Word for word, repeat the lines of the records from the first line up to and including the line that contains "nd der Möglichkeit, das Set für", passing over any pictures.

····················

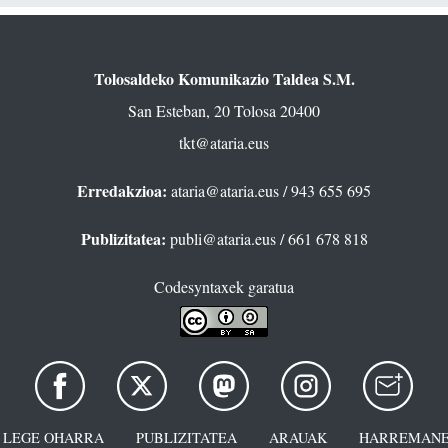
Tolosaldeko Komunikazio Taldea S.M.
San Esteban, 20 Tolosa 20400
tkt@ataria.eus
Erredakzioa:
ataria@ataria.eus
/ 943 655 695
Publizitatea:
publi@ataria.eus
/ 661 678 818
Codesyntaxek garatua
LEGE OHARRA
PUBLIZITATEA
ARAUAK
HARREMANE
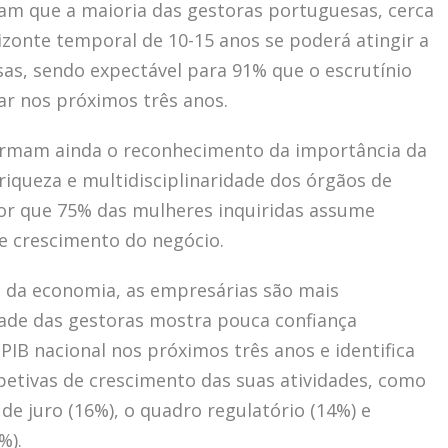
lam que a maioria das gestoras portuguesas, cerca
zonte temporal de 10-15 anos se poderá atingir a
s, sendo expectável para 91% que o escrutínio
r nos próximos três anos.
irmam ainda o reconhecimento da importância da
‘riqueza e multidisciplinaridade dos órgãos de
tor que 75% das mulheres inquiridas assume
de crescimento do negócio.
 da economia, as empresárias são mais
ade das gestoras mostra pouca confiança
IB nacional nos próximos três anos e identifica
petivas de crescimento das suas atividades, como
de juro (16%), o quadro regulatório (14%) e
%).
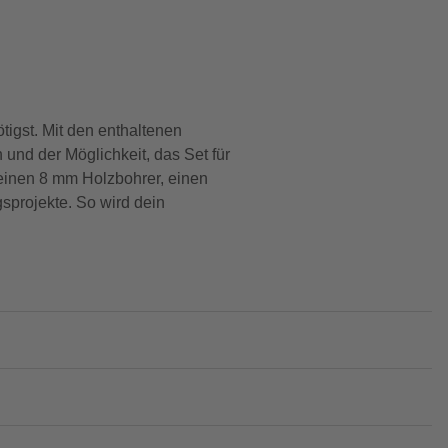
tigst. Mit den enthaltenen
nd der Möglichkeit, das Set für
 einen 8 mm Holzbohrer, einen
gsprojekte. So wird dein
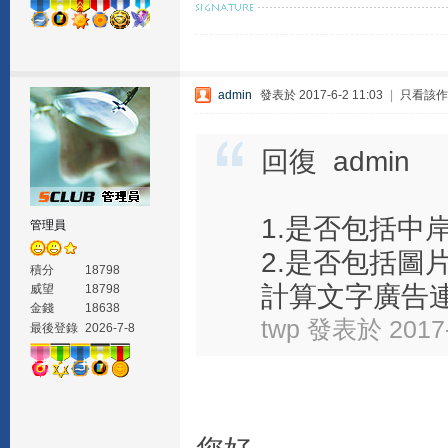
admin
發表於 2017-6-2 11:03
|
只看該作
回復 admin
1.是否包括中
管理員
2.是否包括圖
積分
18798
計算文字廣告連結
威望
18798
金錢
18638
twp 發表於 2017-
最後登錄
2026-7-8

····················

#### RESULT OF THE EXERCISE
Tolosaldeko Komunikazio Taldea S.M.
San Esteban, 20 Tolosa 20400
tkt@ataria.eus
Erredakzioa:
ataria@ataria.eus
/ 943 655 695
Publizitatea:
publi@ataria.eus
/ 661 678 818
Codesyntaxek garatua
LEGE OHARRA
PUBLIZITATEA
ARAUAK
HARREMANE
lam que a maioria das gestoras portuguesas, cerca
zonte temporal de 10-15 anos se poderá atingir a
s, sendo expectável para 91% que o escrutínio
r nos próximos três anos.
irmam ainda o reconhecimento da importância da
‘riqueza e multidisciplinaridade dos órgãos de
tor que 75% das mulheres inquiridas assume
de crescimento do negócio.
 da economia, as empresárias são mais
ade das gestoras mostra pouca confiança
IB nacional nos próximos três anos e identifica
petivas de crescimento das suas atividades, como
de juro (16%), o quadro regulatório (14%) e
%).
tigst. Mit den enthaltenen
nd der Möglichkeit, das Set für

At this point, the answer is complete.